Ainsi la base des nouveaux amendements est un amendement adopté ou un article rejeté.

Or, je le demande, est-ce sur l’article rejeté que M. Seron fonde son amendement, article qui donnait au Roi le choix libre des échevins, dans le sein du conseil ? Evidemment non, puisque l’amendement adopté donne au Roi la nomination des échevins sur une liste de candidats présentés par le conseil et parmi ses membres. Evidemment, l’amendement de M. Seron ne peut être ni la conséquence de l’article rejeté ni la conséquence de l’amendement adopté.

En outre, cet amendement a déjà été rejeté lors de la première discussion.

M. Dubus. - Il n’a pas été mis aux voix !

M. le ministre de l'intérieur (M. de Theux). - Il a été rejeté en ce sens que la chambre a voté sur cette question : le Roi interviendra-t-il dans la nomination des échevins ? et qu’en résolvant cette question affirmativement, elle a, par cela même, écarté le système de l’élection directe.

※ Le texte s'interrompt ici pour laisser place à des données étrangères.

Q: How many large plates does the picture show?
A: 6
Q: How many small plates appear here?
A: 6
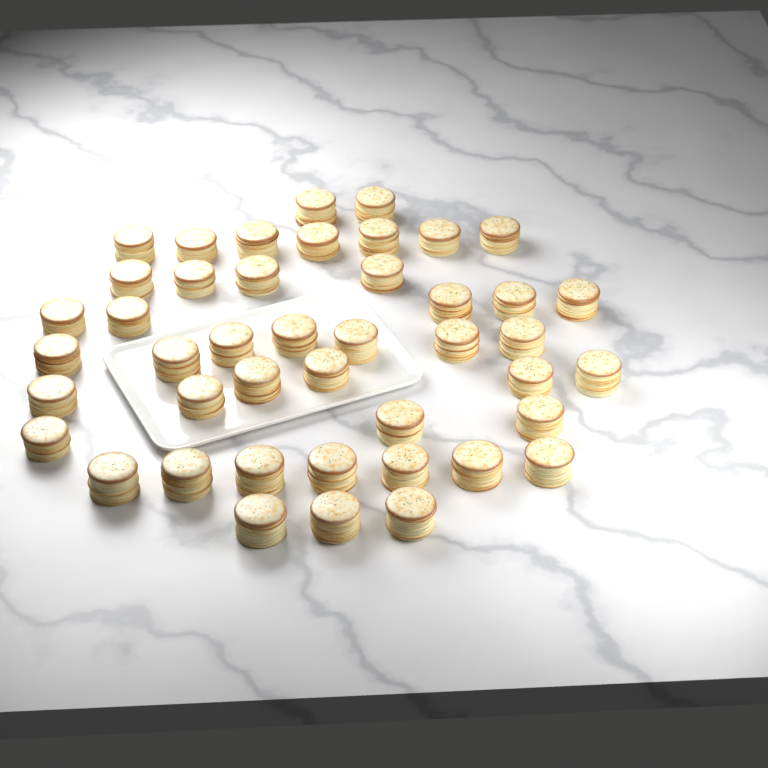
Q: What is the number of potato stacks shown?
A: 44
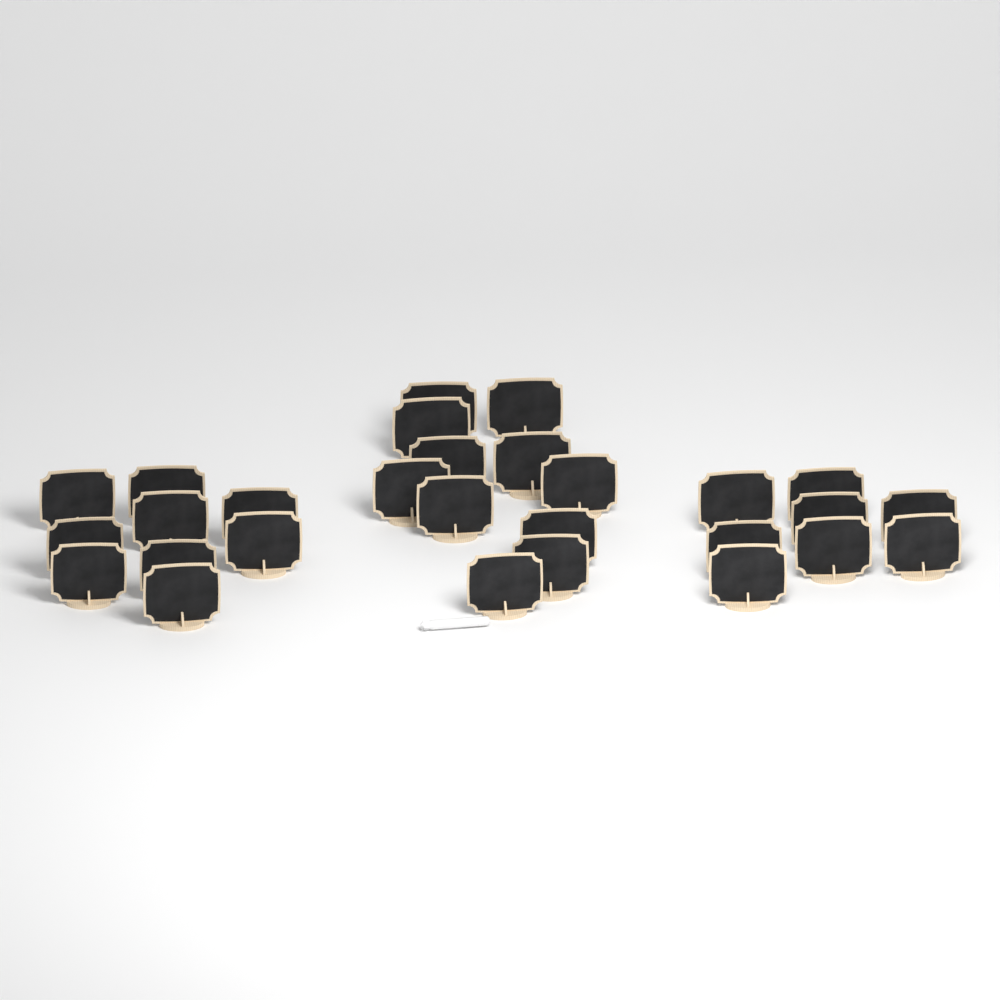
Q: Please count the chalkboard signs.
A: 28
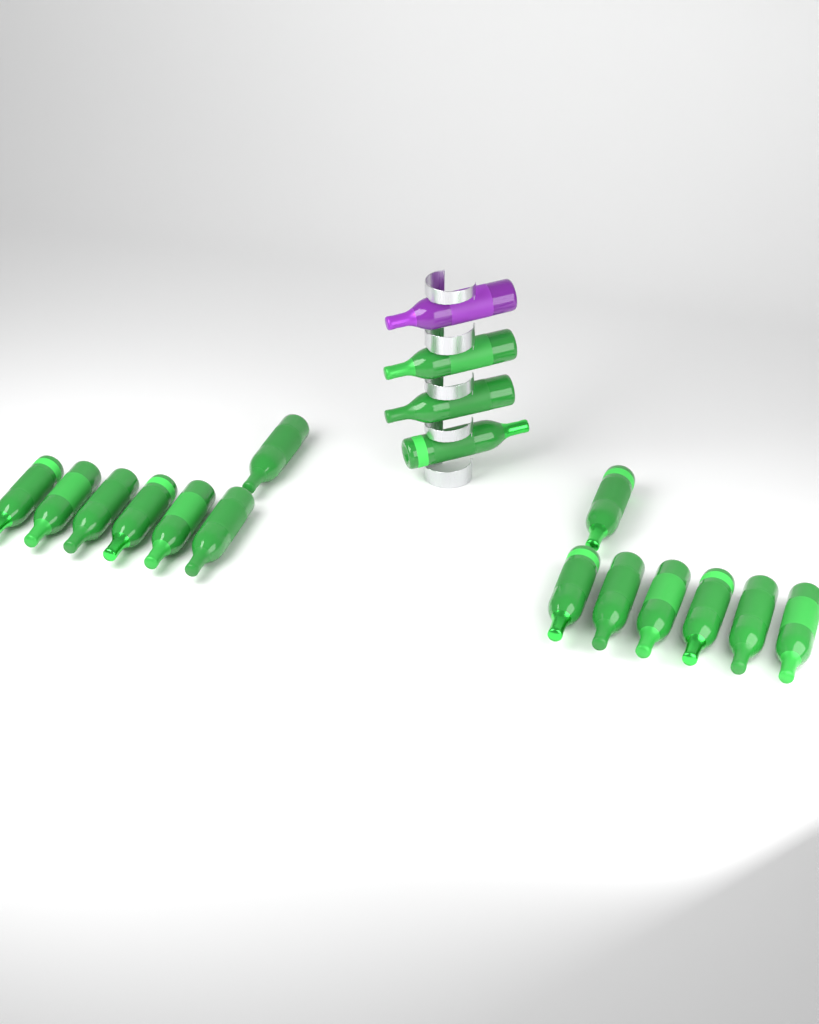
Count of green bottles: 17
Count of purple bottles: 1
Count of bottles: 18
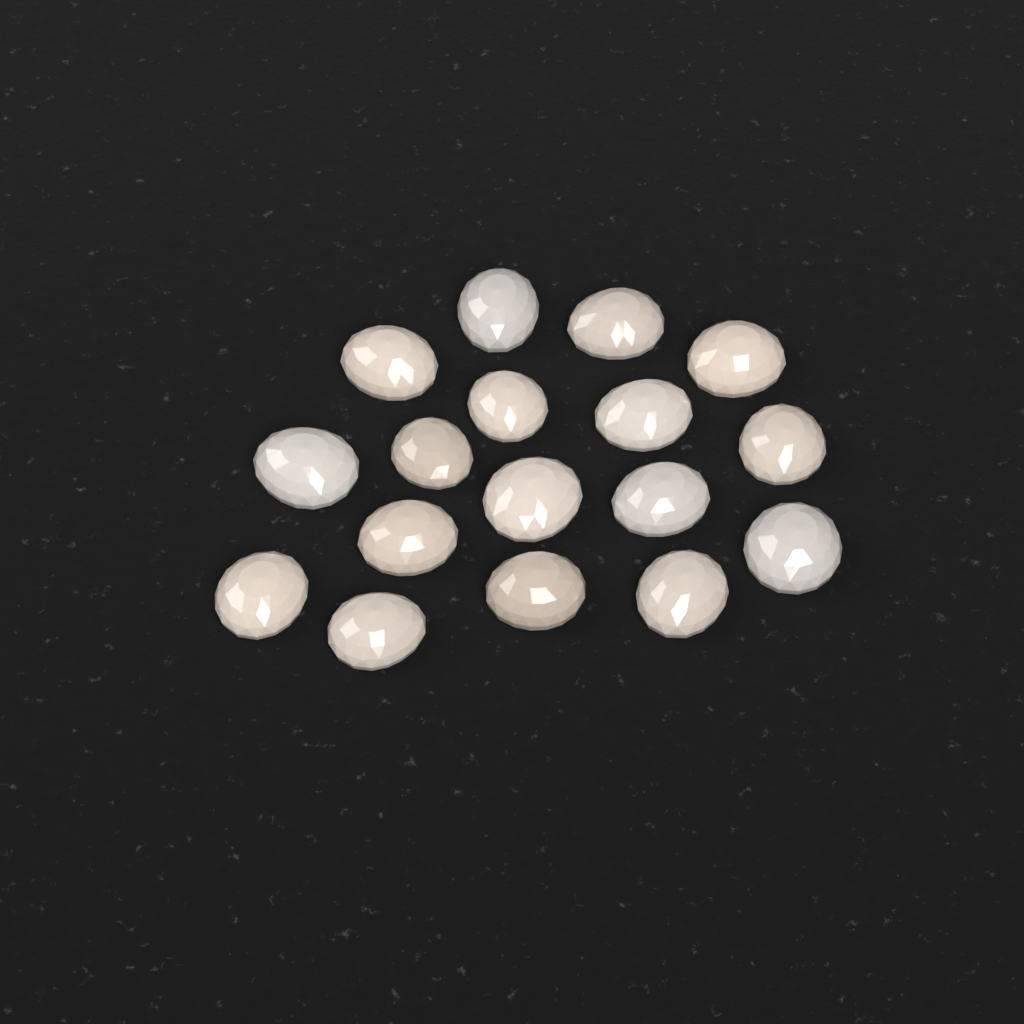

Il est donc de la dernière évidence que l’amendement de M. Seron ne peut pas être mis en délibération. Je demande que la chambre veuille bien maintenir son règlement ; si on en déviait, on ouvrirait une porte à de longues et inutiles discussions.

M. le président. - M. le ministre de l'intérieur propose la question préalable.

M. Dumortier, rapporteur. - Messieurs, le ministre prétend que l’amendement de MM. Seron et de Robaulx doit être rejeté par la question préalable, parce qu’au premier vote on a mis aux voix une question de principe. Je m’étonne, ou plutôt je ne m’étonne pas, parce que maintenant on ne peut plus s’étonner de rien de la part des ministres, mais il y a un an je me serais étonné que le ministre de l’intérieur fût venu prétendre une pareille chose, lui qui vient de faire voter à l’instant sur une proposition qui, aux termes de la doctrine qu’il émet, ne pouvait pas être mise aux voix. Car au premier vote vous aviez aussi mis aux voix des questions de principe relativement à la nomination des bourgmestre et vous aviez adopté une question de principe qui écartait manifestement la proposition que vous venez de voter. On avait mis aux voix la question de savoir si le bourgmestre serait pris exclusivement dans le sein du conseil. Cette proposition avait été admise ; vous ne pouviez donc plus mettre aux voix la proposition de M. de Brouckere a laquelle le ministre s’est rallié, puisque vous aviez admis dans les termes les plus formels que le bourgmestre serait pris exclusivement dans le sein du conseil.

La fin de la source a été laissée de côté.